Sammy White (né Samuel Kwait; 28 May 1894 Providence, Rhode Island – 3 March 1960 Beverly Hills, California) was an American vaudeville song-and-dance comedian who appeared in a few films. He appeared with Lew Clayton, as Clayton and White, in the Broadway show Schubert Gaieties of 1919.

== Career ==
With his first wife, Eva Puck, White appeared in vaudeville as Puck and White. They starred in the original Broadway stage version of the classic musical Show Boat (1927). In Show Boat, he played the role of comic dancer Frank Schultz, and Puck played the role of Ellie May Chipley, who eventually marries Frank. In 1932, they reprised their roles in the first Broadway revival of the show. However, by the time the Universal Pictures film version was made in 1936, White and Puck had divorced, so the role of Ellie went to Queenie Smith, with White repeating his performance as Frank in the film.

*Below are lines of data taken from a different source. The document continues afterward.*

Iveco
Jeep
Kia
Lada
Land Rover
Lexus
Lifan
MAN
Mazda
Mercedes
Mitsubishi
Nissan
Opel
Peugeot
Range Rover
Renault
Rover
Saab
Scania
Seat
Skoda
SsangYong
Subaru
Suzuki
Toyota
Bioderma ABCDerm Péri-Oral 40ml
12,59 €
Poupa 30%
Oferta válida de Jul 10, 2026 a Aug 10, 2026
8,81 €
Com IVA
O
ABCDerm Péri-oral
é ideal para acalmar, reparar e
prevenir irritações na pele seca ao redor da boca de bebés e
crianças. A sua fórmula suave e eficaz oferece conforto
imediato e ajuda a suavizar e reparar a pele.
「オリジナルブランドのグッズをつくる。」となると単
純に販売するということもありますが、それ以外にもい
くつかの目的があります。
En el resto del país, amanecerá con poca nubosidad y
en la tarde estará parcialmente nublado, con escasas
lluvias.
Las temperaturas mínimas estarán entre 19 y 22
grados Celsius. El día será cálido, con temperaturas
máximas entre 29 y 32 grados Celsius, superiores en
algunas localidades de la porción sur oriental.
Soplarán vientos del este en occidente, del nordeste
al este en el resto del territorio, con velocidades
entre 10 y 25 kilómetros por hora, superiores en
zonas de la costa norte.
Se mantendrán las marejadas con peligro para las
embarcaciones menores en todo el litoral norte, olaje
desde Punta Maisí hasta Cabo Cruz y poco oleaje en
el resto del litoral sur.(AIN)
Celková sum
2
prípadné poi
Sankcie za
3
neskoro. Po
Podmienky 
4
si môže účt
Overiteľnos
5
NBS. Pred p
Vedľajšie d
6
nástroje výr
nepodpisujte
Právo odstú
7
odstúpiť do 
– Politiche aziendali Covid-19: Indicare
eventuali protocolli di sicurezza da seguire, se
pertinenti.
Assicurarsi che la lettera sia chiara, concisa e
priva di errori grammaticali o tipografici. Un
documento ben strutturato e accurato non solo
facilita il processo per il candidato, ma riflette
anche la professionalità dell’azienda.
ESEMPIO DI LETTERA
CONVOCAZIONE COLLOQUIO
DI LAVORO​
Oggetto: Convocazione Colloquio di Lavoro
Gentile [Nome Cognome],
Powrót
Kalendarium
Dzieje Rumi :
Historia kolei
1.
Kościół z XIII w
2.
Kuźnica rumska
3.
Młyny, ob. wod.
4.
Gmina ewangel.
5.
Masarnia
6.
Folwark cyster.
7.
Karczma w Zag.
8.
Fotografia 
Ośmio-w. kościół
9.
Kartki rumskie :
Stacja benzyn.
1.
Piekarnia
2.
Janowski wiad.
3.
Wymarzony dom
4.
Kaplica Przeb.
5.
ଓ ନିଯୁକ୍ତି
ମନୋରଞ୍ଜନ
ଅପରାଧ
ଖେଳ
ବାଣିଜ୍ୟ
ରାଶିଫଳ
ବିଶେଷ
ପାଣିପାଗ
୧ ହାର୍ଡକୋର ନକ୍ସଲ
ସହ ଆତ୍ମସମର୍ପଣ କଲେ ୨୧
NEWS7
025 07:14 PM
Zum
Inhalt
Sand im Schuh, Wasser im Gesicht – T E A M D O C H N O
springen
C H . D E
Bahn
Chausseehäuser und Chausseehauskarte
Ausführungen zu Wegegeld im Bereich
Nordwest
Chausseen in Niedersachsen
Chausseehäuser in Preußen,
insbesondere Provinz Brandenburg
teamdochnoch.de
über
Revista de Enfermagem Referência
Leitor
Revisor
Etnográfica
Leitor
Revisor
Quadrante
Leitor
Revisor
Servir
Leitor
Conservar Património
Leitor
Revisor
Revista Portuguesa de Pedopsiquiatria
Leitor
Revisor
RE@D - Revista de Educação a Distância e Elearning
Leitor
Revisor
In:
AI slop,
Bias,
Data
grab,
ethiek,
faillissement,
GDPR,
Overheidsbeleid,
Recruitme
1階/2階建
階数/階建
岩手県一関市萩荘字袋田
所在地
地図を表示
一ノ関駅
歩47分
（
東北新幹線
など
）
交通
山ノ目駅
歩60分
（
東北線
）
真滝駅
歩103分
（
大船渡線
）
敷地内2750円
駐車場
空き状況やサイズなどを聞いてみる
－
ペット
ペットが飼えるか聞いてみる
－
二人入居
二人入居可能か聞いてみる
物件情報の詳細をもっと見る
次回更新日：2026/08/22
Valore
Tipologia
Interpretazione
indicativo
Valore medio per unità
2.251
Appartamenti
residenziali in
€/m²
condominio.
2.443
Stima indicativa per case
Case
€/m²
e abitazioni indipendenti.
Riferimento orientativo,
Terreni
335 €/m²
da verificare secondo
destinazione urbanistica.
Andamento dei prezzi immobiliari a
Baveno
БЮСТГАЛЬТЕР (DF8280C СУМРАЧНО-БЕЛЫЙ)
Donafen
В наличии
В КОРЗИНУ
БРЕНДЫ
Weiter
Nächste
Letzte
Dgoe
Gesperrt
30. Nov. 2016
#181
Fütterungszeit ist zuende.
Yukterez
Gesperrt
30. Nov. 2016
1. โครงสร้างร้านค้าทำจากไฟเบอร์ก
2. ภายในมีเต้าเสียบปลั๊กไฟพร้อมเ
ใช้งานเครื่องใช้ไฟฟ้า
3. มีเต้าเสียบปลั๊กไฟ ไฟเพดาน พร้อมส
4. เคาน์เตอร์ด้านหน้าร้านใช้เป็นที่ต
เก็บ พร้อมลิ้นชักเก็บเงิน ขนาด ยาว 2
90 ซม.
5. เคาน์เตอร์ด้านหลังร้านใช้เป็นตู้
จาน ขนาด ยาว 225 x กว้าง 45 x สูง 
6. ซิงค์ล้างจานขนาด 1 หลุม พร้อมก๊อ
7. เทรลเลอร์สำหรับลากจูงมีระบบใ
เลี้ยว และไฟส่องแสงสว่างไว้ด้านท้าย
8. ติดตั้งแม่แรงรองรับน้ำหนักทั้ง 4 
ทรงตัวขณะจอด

White later married Broadway actress Beatrice Curtis (1906–1963), the daughter of vaudeville actress Anna Chandler (1884–1957). White repeated his role as Frank in Show Boat yet again in a 1948 New York City Center revival of the show.

He also had a notable supporting role in the Spencer Tracy - Katharine Hepburn film Pat and Mike (1952), as the man to whom Tracy says (when talking about Hepburn), "Not much meat on her, but what there is, is cherce!" White and Puck also appeared in a short film made by Lee De Forest in his Phonofilm sound-on-film process, and premiered at the Rivoli Theater in New York City on 15 April 1923. This film records their comic routine "Opera Vs. Jazz" and is preserved in the Maurice Zouary collection at the Library of Congress.

White played himself in the biopic The Helen Morgan Story (1957), the biography of Helen Morgan, the torch singer who originated the role of Julie LaVerne in the original 1927 Broadway production of Show Boat and also played the role in the 1932 revival and 1936 film.